All About Your Corporation's Board of Directors

Corporate Board of Directors
Corporate Board of Directors. Plush Studios/Bill Reitzel/Getty Images

Among the many tasks in incorporating a business, none is more important that selecting a board of directors. In this article, we'll look at the board, and the information you will need to select board members and guide them in their duties to help in your corporation. 

What is a Board of Directors? 

The Board of Directors of a corporation is the group of individuals who are charged with running the corporation.

The board of directors is sometimes called a board of trustees (for a non-profit corporation), board of governors, or executive board. 

How are the Board of Directors Selected? 

Selecting the board of directors is the job of the President/CEO of the organization, as the corporation is being formed. Board members should be selected for their ability to help move the corporation forward and provide oversight and guidance, not for friendship or political purposes. 

You may be asked by potential board members about payment. Paying board members is not a requirement; actually, it could be a potential conflict of interest. You can certainly pay board members for their travel expenses to board meetings; these expenses are deductible on your business tax return. 

What are the Duties of Board Members? 

The duties of the board of directors and officers of the corporation are set by the corporate bylaws but are also set by law, specifically by the laws of the state where the business is incorporated.

The primary duty of the board members is to care for the finances and legal requirements of the corporation. In addition, they must set the mission and vision of the corporation, and set policy for corporate officers and employees to follow. Board members do not participate in day-to-day operations of the company.

 

What Officers Should a Board Have? 

The board should have a board chairperson, a vice chair, a secretary, and a treasurer. The duties of each officer should be set out in the bylaws. Board officers should not be executives of the business itself, again because of conflict of interest principles. 

What Goes on at a Typical Board Meeting? 

Board meetings should follow a standard format, including use of Robert's Rules of Order or some variation. 

The meeting begins with approval of the minutes of the last meeting and review of the treasurer's report. If there are committee reports, these are presented. Then old business is discussed and voting is recorded in the minutes. Then new business is discussed and possibly voted on, before the meeting is adjourned. 

Board meeting minutes are taken by the secretary in a specific format. 

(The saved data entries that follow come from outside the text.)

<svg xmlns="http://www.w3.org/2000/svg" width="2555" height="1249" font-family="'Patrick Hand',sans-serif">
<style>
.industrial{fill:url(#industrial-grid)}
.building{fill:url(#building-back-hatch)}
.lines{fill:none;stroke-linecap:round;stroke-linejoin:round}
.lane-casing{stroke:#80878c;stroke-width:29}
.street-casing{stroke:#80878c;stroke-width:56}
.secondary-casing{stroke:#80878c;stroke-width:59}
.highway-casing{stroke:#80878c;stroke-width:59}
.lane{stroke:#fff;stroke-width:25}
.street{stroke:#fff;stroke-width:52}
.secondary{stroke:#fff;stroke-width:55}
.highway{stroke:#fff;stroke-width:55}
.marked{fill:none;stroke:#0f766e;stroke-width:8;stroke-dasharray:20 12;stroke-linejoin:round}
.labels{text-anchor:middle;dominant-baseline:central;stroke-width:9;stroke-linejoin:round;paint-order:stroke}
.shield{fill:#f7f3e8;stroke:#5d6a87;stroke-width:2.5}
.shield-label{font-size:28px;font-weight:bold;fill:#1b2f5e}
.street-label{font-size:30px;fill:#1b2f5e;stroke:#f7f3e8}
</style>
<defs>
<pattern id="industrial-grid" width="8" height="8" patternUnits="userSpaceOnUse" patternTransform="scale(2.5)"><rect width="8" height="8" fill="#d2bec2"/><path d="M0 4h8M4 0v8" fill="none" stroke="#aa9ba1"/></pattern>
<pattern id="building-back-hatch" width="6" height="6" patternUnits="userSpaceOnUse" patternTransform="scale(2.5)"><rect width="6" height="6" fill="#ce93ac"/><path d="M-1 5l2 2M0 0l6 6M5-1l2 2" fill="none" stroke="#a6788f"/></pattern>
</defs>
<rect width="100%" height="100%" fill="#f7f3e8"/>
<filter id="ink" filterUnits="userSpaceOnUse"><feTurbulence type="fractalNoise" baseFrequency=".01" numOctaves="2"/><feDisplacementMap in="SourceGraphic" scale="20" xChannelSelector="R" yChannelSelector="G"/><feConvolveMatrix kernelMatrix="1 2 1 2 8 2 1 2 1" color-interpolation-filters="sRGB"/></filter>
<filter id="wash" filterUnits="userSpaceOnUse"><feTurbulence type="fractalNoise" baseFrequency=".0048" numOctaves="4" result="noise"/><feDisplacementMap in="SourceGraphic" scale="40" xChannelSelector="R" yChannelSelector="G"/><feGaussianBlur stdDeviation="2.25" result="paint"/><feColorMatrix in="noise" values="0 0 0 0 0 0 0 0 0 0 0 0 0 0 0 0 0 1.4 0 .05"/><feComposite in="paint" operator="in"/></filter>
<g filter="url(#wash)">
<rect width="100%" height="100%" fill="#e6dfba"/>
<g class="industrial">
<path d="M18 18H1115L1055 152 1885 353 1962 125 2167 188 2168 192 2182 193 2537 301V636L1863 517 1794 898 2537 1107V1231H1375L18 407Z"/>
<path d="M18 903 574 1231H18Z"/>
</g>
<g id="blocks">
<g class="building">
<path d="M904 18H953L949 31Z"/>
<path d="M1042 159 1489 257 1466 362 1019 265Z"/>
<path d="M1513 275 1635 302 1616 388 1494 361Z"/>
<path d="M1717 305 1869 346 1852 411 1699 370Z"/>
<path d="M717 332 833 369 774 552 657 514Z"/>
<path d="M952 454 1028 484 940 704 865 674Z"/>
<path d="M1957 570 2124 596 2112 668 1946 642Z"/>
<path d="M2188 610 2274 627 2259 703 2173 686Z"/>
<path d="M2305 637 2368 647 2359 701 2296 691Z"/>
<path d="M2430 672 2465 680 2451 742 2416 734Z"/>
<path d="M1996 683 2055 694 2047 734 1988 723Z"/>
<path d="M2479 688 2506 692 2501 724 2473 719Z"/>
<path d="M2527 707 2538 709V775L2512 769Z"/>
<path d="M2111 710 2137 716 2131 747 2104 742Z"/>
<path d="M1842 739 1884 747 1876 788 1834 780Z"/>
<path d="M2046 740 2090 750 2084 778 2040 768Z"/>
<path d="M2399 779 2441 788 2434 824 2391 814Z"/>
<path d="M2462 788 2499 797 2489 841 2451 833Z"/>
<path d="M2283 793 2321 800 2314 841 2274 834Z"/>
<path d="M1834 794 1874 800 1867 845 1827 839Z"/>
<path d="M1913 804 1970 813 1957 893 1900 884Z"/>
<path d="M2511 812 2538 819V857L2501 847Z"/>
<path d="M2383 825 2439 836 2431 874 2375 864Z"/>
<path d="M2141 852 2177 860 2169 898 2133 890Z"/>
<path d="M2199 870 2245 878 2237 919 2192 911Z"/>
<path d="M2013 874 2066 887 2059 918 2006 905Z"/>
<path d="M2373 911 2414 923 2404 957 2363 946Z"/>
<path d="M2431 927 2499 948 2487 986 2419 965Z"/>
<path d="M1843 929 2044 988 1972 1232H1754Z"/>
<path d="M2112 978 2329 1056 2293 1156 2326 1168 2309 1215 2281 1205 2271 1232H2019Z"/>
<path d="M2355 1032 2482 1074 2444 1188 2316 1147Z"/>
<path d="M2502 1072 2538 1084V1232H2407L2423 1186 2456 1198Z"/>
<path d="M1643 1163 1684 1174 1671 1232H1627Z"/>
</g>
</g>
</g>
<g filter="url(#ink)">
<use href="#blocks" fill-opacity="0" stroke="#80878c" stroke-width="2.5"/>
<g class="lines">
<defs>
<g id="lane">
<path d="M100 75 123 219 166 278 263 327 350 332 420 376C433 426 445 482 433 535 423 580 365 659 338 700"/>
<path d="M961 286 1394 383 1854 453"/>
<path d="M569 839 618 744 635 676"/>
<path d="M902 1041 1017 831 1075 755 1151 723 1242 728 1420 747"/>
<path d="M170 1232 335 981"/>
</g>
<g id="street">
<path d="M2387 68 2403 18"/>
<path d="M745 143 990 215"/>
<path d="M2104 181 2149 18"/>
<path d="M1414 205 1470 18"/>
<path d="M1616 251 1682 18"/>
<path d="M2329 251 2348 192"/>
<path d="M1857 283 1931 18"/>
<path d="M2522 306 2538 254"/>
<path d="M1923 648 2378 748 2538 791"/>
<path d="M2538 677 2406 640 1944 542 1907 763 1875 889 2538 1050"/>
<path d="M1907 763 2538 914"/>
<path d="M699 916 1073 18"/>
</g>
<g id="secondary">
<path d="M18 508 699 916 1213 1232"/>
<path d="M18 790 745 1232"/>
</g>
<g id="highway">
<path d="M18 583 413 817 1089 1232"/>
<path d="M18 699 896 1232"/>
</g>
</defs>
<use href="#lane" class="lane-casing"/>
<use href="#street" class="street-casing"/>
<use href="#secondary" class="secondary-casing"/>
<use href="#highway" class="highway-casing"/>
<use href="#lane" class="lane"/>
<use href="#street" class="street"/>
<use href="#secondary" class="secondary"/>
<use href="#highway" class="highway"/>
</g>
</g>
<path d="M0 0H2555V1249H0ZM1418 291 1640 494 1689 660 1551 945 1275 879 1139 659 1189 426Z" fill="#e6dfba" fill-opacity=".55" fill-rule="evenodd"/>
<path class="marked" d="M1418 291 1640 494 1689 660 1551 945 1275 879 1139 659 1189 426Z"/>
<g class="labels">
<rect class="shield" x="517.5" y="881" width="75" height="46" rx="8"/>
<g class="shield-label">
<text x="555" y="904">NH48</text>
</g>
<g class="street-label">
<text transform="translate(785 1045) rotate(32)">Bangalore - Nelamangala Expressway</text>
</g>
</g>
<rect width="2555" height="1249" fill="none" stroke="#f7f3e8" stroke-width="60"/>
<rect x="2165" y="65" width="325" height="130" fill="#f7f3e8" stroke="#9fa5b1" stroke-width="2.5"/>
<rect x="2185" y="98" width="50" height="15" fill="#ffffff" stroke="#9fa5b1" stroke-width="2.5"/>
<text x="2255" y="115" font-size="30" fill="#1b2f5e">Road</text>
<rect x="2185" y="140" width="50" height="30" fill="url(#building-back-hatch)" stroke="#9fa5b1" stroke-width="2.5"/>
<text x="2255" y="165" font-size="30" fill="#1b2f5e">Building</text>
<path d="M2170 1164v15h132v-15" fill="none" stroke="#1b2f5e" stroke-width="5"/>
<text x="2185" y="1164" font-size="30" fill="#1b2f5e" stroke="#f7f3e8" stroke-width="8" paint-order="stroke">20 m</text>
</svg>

Some other issues to know about your corporation's board of directors: 

Liability and Corporate Board Members

If anything goes wrong in a corporation, the board members have several types of liability. They must act on behalf of the shareholders (no conflict of interest), and they must not co-mingle personal and corporate funds. 

Many boards formulate and agree on a conflict of interest policy, stating that board members cannot let personal interests influence their decisions on behalf of the corporation or its shareholders.

In addition, many corporations purchase officer and board member liability insurance, to protect the corporation against lawsuits against board members and also to prevent board members from being sued personally. 

Compensation of Corporate Board Members

Some corporations compensate their board members, with compensation based on the type and size of the corporation. Many corporations, particularly non-profit corporations, do not compensate board members but instead provide them reimbursement for travel expenses to board meetings and other corporate locations.

Board members of publicly traded companies may be compensated with stock options, but in any case the compensation of board members should not be so much that it is the primary incentive for individuals to agree to be on the board. 

Corporate Annual Meeting

One of the most important legal requirements of a corporation is to have an annual meeting of shareholders. The corporate board is responsible for the annual meeting, which usually includes an annual report of the state of the corporation. There are specific requirements for what must be included in the agenda for an annual meeting. 

Removing a Corporate Board Member

There are several ways to remove a board member. The best way is to have term limits, so members are automatically removed when their term is up. Other less pleasant ways to remove a board member are personal intervention and dismissal.